“Bianca, you expressed a wish to give a salute to my eldest daughter,” said Laura.
The Countess of Lenkenstein turned her head. “Have I done so?”
“It is my duty to introduce her,” interposed the duchess, and conducted the ceremony with a show of its embracing these ladies, neither one of whom changed her cold gaze.
Careful that no pause should follow, she commenced chatting to the ladies and gentlemen alternately, keeping Vittoria under her peculiar charge. Merthyr alone seconded her efforts to weave the web of converse, which is an armistice if not a treaty on these occasions.
“Have you any fresh caricatures from Vienna?” Laura continued to address her sister.
“None have reached me,” said the neutral countess.
“Have they finished laughing?”
“I cannot tell.”
“At any rate, we sing still,” Laura smiled to Vittoria. “You shall hear us after breakfast. I regret excessively that you were not in Milan on the Fifteenth. We will make amends to you as much as possible. You shall hear us after breakfast. You will sing to please my sister, Sandra mia, will you not?”
Vittoria shook her head. Like those who have become passive, she read faces—the duchess’s imploring looks thrown from time to time to the Lenkenstein ladies, Wilfrid’s oppressed forehead, the resolute neutrality of the countess—and she was not only incapable of seconding Laura’s aggressive war, but shrank from the involvement and sickened at the indelicacy. Anna’s eyes were fixed on her and filled her with dread lest she should be resolving to demand a private interview.
“You refuse to sing?” said Laura; and under her breath, “When I bid you not, you insist!”
“Can she possibly sing before she grows accustomed to the air of the place?” said the duchess.
Merthyr gravely prescribed a week’s diet on grapes antecedent to the issuing of a note. “Have you never heard what a sustained grape-diet will do for the bullfinches?”

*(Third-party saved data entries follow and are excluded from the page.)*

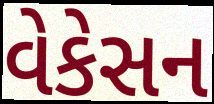
વેકેસન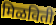
मिळविती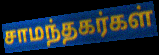
சாமந்தகர்கள்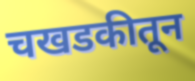
चखडकीतून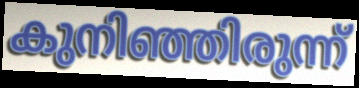
കുനിഞ്ഞിരുന്ന്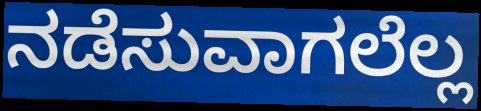
ನಡೆಸುವಾಗಲೆಲ್ಲ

“Never,” exclaimed the duchess. “Is that the secret of their German education?”
“Apparently, for we cannot raise them to the same pitch of perfection in England.”

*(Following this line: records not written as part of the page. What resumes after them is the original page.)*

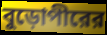
বুড়োপীরের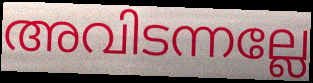
അവിടന്നല്ലേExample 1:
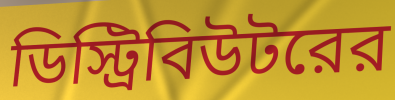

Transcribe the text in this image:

ডিস্ট্রিবিউটরের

“I will try it upon mine. Every morning they shall have two big bunches.”
“Fresh plucked, and with the first sunlight on them. Be careful of the rules.”
Wilfrid remarked, “To make them exhibit the results, you withdraw the benefit suddenly, of course?”

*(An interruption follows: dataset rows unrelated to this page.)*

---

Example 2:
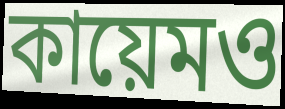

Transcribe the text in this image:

কায়েমও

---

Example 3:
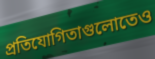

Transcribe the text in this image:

প্রতিযোগিতাগুলোতেও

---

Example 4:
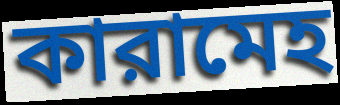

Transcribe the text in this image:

কারামেহ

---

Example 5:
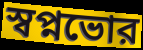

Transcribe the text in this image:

স্বপ্নভোরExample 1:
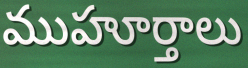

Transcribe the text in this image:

ముహూర్తాలు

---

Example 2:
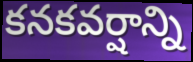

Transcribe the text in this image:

కనకవర్షాన్ని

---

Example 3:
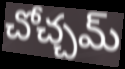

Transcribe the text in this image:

చోచ్చమ్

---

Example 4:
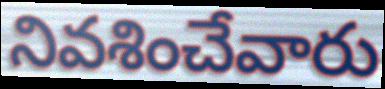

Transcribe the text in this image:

నివశించేవారు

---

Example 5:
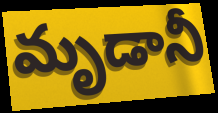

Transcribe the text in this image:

మృడానీ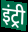
इंट्री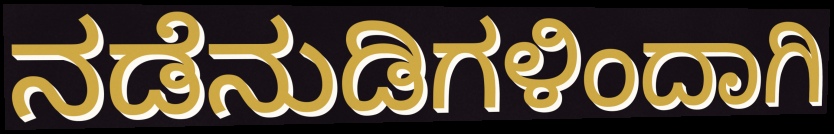
ನಡೆನುಡಿಗಳಿಂದಾಗಿ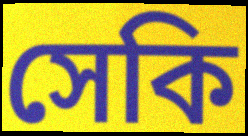
সেকিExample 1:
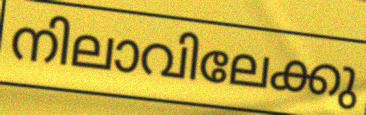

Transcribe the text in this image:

നിലാവിലേക്കു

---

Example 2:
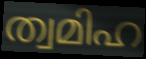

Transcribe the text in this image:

ത്വമിഹ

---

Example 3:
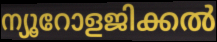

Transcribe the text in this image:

ന്യൂറോളജിക്കൽ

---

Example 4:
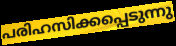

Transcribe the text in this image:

പരിഹസിക്കപ്പെടുന്നു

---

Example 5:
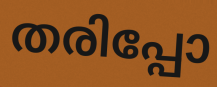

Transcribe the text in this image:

തരിപ്പോ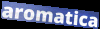
aromatica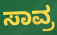
ಸಾವ್ರ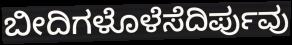
ಬೀದಿಗಳೊಳೆಸೆದಿರ್ಪುವು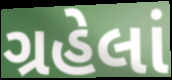
ગ્રહેલાંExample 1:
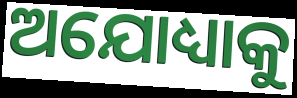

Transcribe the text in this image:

ଅଯୋଧ୍ୟାକୁ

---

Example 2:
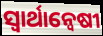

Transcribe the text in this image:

ସ୍ବାର୍ଥାନ୍ବେଷୀ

“We imitate the general run of Fortune’s gifts as much as we can,” said Merthyr.
“That is the training for little shrill parrots: we have none in Italy,” Laura sighed, mock dolefully; “I fear the system would fail among us.”
“It certainly would not build Como villas,” said Lena.
Laura cast sharp eyes on her pretty face.
“It is adapted for caged voices that are required to chirrup to tickle the ears of boors.”